Exercise details
Copy the source text of every row below line for line, without changing anything, and leave the pictures out of your answer.

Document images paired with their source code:
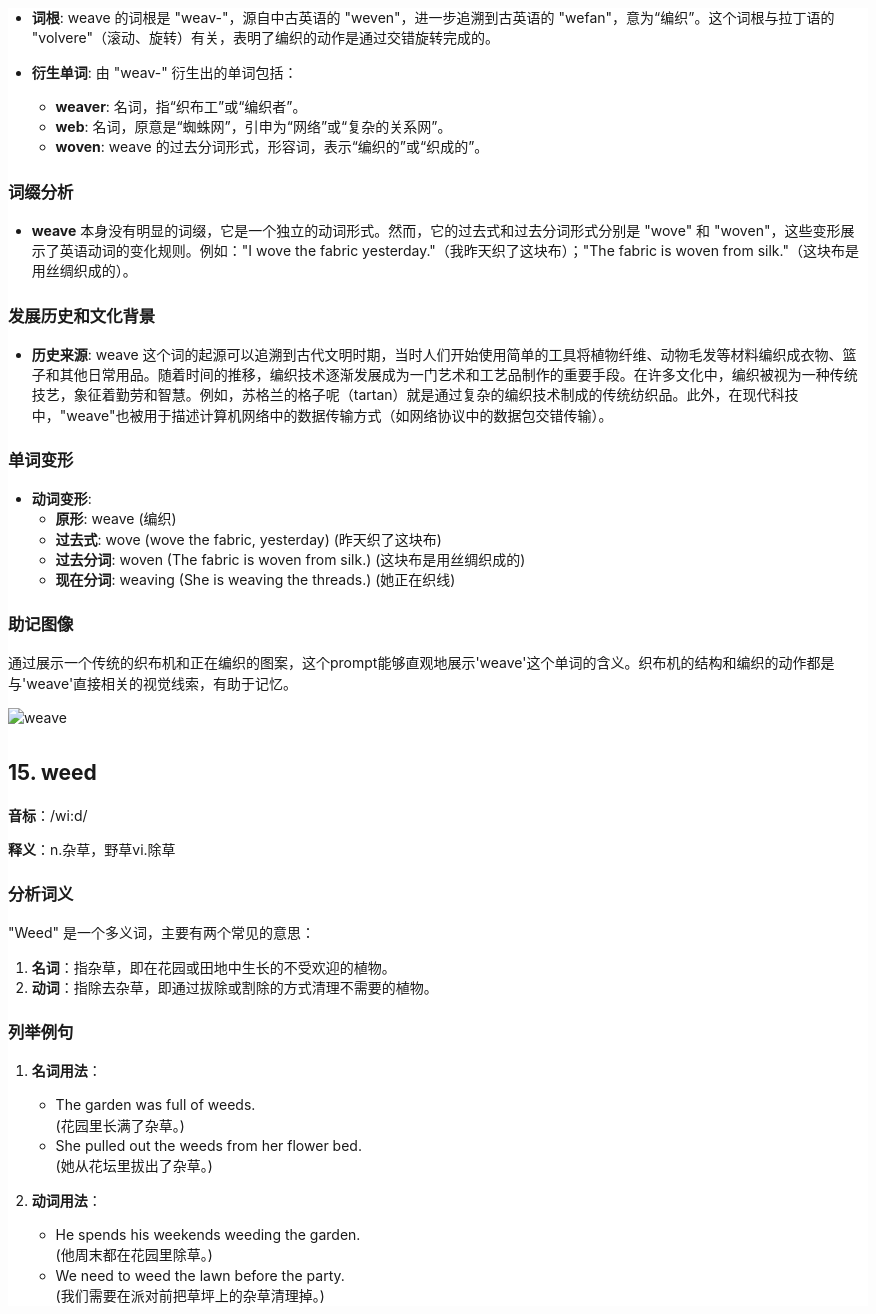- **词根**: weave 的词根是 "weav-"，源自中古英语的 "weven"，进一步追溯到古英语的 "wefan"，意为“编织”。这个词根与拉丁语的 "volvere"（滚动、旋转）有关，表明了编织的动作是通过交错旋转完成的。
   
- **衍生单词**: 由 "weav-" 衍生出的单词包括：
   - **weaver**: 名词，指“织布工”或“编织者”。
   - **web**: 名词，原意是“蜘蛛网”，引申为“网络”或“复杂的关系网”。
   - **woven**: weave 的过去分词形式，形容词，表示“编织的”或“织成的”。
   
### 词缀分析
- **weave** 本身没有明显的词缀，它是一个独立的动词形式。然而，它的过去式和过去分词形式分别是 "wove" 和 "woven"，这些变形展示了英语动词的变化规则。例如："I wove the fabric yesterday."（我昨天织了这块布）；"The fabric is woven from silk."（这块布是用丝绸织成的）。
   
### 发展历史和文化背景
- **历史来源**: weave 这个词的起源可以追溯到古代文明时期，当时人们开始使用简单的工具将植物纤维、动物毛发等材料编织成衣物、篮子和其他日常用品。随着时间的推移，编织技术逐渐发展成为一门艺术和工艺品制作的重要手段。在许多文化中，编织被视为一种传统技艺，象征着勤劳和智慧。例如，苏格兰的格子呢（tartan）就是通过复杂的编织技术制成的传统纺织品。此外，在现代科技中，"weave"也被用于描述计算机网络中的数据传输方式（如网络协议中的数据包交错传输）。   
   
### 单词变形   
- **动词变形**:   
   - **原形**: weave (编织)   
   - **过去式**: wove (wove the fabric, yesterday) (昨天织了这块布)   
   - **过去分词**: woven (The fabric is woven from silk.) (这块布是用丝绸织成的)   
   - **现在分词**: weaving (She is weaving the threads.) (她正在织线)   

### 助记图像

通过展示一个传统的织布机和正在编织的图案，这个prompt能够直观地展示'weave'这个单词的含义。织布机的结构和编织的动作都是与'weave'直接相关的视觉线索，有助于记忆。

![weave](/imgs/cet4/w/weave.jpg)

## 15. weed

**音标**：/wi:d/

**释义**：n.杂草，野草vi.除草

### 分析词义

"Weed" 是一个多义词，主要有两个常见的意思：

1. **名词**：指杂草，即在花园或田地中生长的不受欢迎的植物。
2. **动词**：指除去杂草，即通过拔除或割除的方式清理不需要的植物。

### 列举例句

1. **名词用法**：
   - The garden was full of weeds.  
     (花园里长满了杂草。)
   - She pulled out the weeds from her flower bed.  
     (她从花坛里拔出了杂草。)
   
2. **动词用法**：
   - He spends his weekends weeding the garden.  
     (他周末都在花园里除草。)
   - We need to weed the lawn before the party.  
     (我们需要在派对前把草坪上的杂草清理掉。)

Your response
- **词根**: weave 的词根是 "weav-"，源自中古英语的 "weven"，进一步追溯到古英语的 "wefan"，意为“编织”。这个词根与拉丁语的 "volvere"（滚动、旋转）有关，表明了编织的动作是通过交错旋转完成的。
   
- **衍生单词**: 由 "weav-" 衍生出的单词包括：
   - **weaver**: 名词，指“织布工”或“编织者”。
   - **web**: 名词，原意是“蜘蛛网”，引申为“网络”或“复杂的关系网”。
   - **woven**: weave 的过去分词形式，形容词，表示“编织的”或“织成的”。
   
### 词缀分析
- **weave** 本身没有明显的词缀，它是一个独立的动词形式。然而，它的过去式和过去分词形式分别是 "wove" 和 "woven"，这些变形展示了英语动词的变化规则。例如："I wove the fabric yesterday."（我昨天织了这块布）；"The fabric is woven from silk."（这块布是用丝绸织成的）。
   
### 发展历史和文化背景
- **历史来源**: weave 这个词的起源可以追溯到古代文明时期，当时人们开始使用简单的工具将植物纤维、动物毛发等材料编织成衣物、篮子和其他日常用品。随着时间的推移，编织技术逐渐发展成为一门艺术和工艺品制作的重要手段。在许多文化中，编织被视为一种传统技艺，象征着勤劳和智慧。例如，苏格兰的格子呢（tartan）就是通过复杂的编织技术制成的传统纺织品。此外，在现代科技中，"weave"也被用于描述计算机网络中的数据传输方式（如网络协议中的数据包交错传输）。   
   
### 单词变形   
- **动词变形**:   
   - **原形**: weave (编织)   
   - **过去式**: wove (wove the fabric, yesterday) (昨天织了这块布)   
   - **过去分词**: woven (The fabric is woven from silk.) (这块布是用丝绸织成的)   
   - **现在分词**: weaving (She is weaving the threads.) (她正在织线)   

### 助记图像

通过展示一个传统的织布机和正在编织的图案，这个prompt能够直观地展示'weave'这个单词的含义。织布机的结构和编织的动作都是与'weave'直接相关的视觉线索，有助于记忆。

![weave](/imgs/cet4/w/weave.jpg)

## 15. weed

**音标**：/wi:d/

**释义**：n.杂草，野草vi.除草

### 分析词义

"Weed" 是一个多义词，主要有两个常见的意思：

1. **名词**：指杂草，即在花园或田地中生长的不受欢迎的植物。
2. **动词**：指除去杂草，即通过拔除或割除的方式清理不需要的植物。

### 列举例句

1. **名词用法**：
   - The garden was full of weeds.  
     (花园里长满了杂草。)
   - She pulled out the weeds from her flower bed.  
     (她从花坛里拔出了杂草。)
   
2. **动词用法**：
   - He spends his weekends weeding the garden.  
     (他周末都在花园里除草。)
   - We need to weed the lawn before the party.  
     (我们需要在派对前把草坪上的杂草清理掉。)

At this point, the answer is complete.